Transcription enhancers are notoriously difficult to map, which hinders studies of their biology and links to diseases. In the past, reporter gene assays, comparative genomics and transcription factor (TF) ChIP-Chip/Seq have been used to experimentally map enhancers. Computational algorithms based on DNA sequence analysis have also been developed to predict enhancers. However, significant challenges remain for the aforementioned approaches, including low through-put, lack of tissue/specific information, high cost and low accuracy. Recently, a number of studies (
16–21) have demonstrated that unique chromatin modification patterns associated with enhancer elements can serve as an effective and accurate mark for cell-type-specific enhancers. Compared with previous approaches, this chromatin-signature-based approach is better suited for finding cell- and developmental-stage-specific enhancers since the activity of enhancers is often modulated by chromatin structure in a condition-specific manner.
Towards the goal of a systems-level understanding of cell-type-specific enhancers, we have used cell-type-specific histone modification maps to generate a genome-wide atlas of transcriptional enhancers in three human cell types: B and T lymphocytes and embryonic stem cells (ES cells). We corroborated the set of predicted enhancers using several complementary lines of evidence, including overlap with other genomic marks for enhancers; location bias of enhancers to cell-type-specific genes; enrichment of cell-type-specific TF binding sites (TFBSs). Our integrative analyses generated a wealth of high-confidence novel enhancers for each cell type. Most importantly, we used our set of predictions to gain insights into enhancer evolution and disease link.
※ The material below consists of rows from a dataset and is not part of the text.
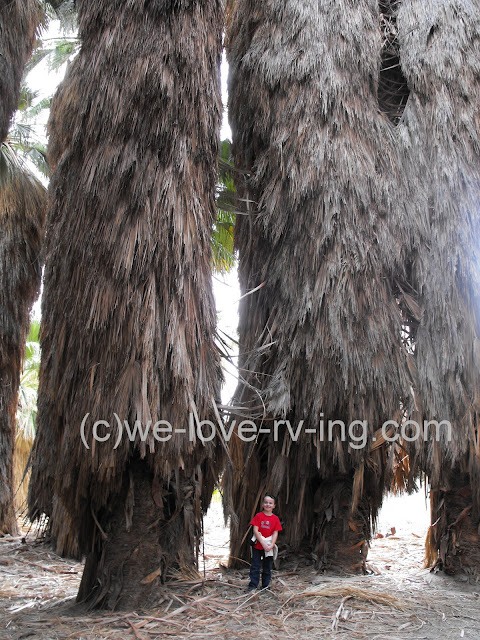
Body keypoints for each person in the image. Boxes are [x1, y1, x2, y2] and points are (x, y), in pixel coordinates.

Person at [248, 494, 282, 591]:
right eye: (266, 502)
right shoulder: (259, 516)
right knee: (255, 566)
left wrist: (271, 545)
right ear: (262, 504)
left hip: (268, 547)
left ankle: (265, 586)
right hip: (258, 546)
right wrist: (262, 542)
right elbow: (255, 530)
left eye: (270, 503)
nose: (268, 505)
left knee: (267, 567)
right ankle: (253, 585)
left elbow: (275, 533)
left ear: (274, 506)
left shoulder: (275, 519)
We first examined the connections between enhancers and mobile DNA elements (MEs). We also mapped a compendium of eQTL and GWAS SNPs onto our predicted enhancers. Our analyses led to a number of hypotheses suggesting a role of predicted enhancers in disease etiology. Further, comparative analyses of enhancers from different cells revealed unique characteristics of ES cell enhancers in terms of their evolutionary history and disease association.